The data below:

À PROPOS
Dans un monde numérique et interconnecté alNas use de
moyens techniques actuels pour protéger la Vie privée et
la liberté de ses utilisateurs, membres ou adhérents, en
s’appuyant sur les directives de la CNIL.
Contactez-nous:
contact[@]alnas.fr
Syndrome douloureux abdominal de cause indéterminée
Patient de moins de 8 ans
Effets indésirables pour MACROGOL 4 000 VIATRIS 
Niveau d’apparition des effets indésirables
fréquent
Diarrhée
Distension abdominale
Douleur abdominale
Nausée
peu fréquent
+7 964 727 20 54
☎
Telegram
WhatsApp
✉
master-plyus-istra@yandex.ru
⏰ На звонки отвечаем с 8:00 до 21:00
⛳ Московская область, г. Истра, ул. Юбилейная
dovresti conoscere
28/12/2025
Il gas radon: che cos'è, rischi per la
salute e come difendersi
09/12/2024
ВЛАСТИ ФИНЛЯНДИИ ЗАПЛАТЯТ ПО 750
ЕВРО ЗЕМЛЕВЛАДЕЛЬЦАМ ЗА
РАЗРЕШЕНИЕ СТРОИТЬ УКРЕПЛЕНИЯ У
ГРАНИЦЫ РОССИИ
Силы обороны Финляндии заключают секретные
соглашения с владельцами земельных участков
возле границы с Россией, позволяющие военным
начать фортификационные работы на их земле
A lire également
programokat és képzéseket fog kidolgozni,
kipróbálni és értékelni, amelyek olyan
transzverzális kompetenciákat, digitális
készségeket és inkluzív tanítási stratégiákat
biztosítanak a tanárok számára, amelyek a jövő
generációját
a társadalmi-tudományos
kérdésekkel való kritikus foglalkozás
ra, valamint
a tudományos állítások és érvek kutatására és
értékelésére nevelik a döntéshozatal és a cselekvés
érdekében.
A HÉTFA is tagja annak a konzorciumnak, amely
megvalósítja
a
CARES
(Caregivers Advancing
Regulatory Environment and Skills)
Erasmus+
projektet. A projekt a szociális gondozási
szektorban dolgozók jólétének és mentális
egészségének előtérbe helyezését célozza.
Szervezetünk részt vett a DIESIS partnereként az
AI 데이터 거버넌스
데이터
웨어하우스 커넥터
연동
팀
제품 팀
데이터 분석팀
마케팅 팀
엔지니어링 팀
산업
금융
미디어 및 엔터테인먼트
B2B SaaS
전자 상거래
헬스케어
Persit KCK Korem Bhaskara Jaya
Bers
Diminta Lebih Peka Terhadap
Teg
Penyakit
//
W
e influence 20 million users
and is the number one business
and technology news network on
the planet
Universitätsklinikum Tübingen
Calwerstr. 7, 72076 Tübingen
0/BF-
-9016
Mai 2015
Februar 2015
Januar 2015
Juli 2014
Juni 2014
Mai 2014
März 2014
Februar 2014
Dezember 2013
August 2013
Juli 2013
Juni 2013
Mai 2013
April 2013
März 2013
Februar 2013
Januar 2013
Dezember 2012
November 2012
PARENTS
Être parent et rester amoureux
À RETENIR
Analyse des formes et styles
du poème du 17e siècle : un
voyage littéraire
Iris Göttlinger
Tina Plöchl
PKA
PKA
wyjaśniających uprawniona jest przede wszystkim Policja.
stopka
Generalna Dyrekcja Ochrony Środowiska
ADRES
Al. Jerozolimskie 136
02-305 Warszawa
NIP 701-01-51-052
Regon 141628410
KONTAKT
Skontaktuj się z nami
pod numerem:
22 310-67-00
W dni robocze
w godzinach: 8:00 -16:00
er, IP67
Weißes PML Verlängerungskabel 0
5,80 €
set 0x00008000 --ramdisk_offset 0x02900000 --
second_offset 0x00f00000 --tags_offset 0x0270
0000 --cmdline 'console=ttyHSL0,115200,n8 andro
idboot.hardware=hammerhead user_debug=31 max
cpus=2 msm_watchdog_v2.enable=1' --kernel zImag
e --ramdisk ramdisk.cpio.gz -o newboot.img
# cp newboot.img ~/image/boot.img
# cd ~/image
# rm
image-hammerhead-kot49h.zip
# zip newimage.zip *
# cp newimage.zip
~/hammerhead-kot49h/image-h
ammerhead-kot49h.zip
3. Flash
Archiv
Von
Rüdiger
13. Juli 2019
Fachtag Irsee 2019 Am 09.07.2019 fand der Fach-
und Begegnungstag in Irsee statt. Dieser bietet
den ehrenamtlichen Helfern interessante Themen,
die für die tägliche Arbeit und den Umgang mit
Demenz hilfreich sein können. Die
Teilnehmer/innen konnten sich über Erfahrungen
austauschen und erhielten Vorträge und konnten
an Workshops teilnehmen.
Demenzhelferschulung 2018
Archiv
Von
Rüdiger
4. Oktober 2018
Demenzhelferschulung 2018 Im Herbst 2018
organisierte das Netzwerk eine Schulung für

End of The data.

● **Work to complete**
Rewrite the listing above, changing each occurrence of "Archiv" to "Beiträge" and leaving every other part as it is.

● **Solution for this exercise**
À PROPOS
Dans un monde numérique et interconnecté alNas use de
moyens techniques actuels pour protéger la Vie privée et
la liberté de ses utilisateurs, membres ou adhérents, en
s’appuyant sur les directives de la CNIL.
Contactez-nous:
contact[@]alnas.fr
Syndrome douloureux abdominal de cause indéterminée
Patient de moins de 8 ans
Effets indésirables pour MACROGOL 4 000 VIATRIS 
Niveau d’apparition des effets indésirables
fréquent
Diarrhée
Distension abdominale
Douleur abdominale
Nausée
peu fréquent
+7 964 727 20 54
☎
Telegram
WhatsApp
✉
master-plyus-istra@yandex.ru
⏰ На звонки отвечаем с 8:00 до 21:00
⛳ Московская область, г. Истра, ул. Юбилейная
dovresti conoscere
28/12/2025
Il gas radon: che cos'è, rischi per la
salute e come difendersi
09/12/2024
ВЛАСТИ ФИНЛЯНДИИ ЗАПЛАТЯТ ПО 750
ЕВРО ЗЕМЛЕВЛАДЕЛЬЦАМ ЗА
РАЗРЕШЕНИЕ СТРОИТЬ УКРЕПЛЕНИЯ У
ГРАНИЦЫ РОССИИ
Силы обороны Финляндии заключают секретные
соглашения с владельцами земельных участков
возле границы с Россией, позволяющие военным
начать фортификационные работы на их земле
A lire également
programokat és képzéseket fog kidolgozni,
kipróbálni és értékelni, amelyek olyan
transzverzális kompetenciákat, digitális
készségeket és inkluzív tanítási stratégiákat
biztosítanak a tanárok számára, amelyek a jövő
generációját
a társadalmi-tudományos
kérdésekkel való kritikus foglalkozás
ra, valamint
a tudományos állítások és érvek kutatására és
értékelésére nevelik a döntéshozatal és a cselekvés
érdekében.
A HÉTFA is tagja annak a konzorciumnak, amely
megvalósítja
a
CARES
(Caregivers Advancing
Regulatory Environment and Skills)
Erasmus+
projektet. A projekt a szociális gondozási
szektorban dolgozók jólétének és mentális
egészségének előtérbe helyezését célozza.
Szervezetünk részt vett a DIESIS partnereként az
AI 데이터 거버넌스
데이터
웨어하우스 커넥터
연동
팀
제품 팀
데이터 분석팀
마케팅 팀
엔지니어링 팀
산업
금융
미디어 및 엔터테인먼트
B2B SaaS
전자 상거래
헬스케어
Persit KCK Korem Bhaskara Jaya
Bers
Diminta Lebih Peka Terhadap
Teg
Penyakit
//
W
e influence 20 million users
and is the number one business
and technology news network on
the planet
Universitätsklinikum Tübingen
Calwerstr. 7, 72076 Tübingen
0/BF-
-9016
Mai 2015
Februar 2015
Januar 2015
Juli 2014
Juni 2014
Mai 2014
März 2014
Februar 2014
Dezember 2013
August 2013
Juli 2013
Juni 2013
Mai 2013
April 2013
März 2013
Februar 2013
Januar 2013
Dezember 2012
November 2012
PARENTS
Être parent et rester amoureux
À RETENIR
Analyse des formes et styles
du poème du 17e siècle : un
voyage littéraire
Iris Göttlinger
Tina Plöchl
PKA
PKA
wyjaśniających uprawniona jest przede wszystkim Policja.
stopka
Generalna Dyrekcja Ochrony Środowiska
ADRES
Al. Jerozolimskie 136
02-305 Warszawa
NIP 701-01-51-052
Regon 141628410
KONTAKT
Skontaktuj się z nami
pod numerem:
22 310-67-00
W dni robocze
w godzinach: 8:00 -16:00
er, IP67
Weißes PML Verlängerungskabel 0
5,80 €
set 0x00008000 --ramdisk_offset 0x02900000 --
second_offset 0x00f00000 --tags_offset 0x0270
0000 --cmdline 'console=ttyHSL0,115200,n8 andro
idboot.hardware=hammerhead user_debug=31 max
cpus=2 msm_watchdog_v2.enable=1' --kernel zImag
e --ramdisk ramdisk.cpio.gz -o newboot.img
# cp newboot.img ~/image/boot.img
# cd ~/image
# rm
image-hammerhead-kot49h.zip
# zip newimage.zip *
# cp newimage.zip
~/hammerhead-kot49h/image-h
ammerhead-kot49h.zip
3. Flash
Beiträge
Von
Rüdiger
13. Juli 2019
Fachtag Irsee 2019 Am 09.07.2019 fand der Fach-
und Begegnungstag in Irsee statt. Dieser bietet
den ehrenamtlichen Helfern interessante Themen,
die für die tägliche Arbeit und den Umgang mit
Demenz hilfreich sein können. Die
Teilnehmer/innen konnten sich über Erfahrungen
austauschen und erhielten Vorträge und konnten
an Workshops teilnehmen.
Demenzhelferschulung 2018
Beiträge
Von
Rüdiger
4. Oktober 2018
Demenzhelferschulung 2018 Im Herbst 2018
organisierte das Netzwerk eine Schulung für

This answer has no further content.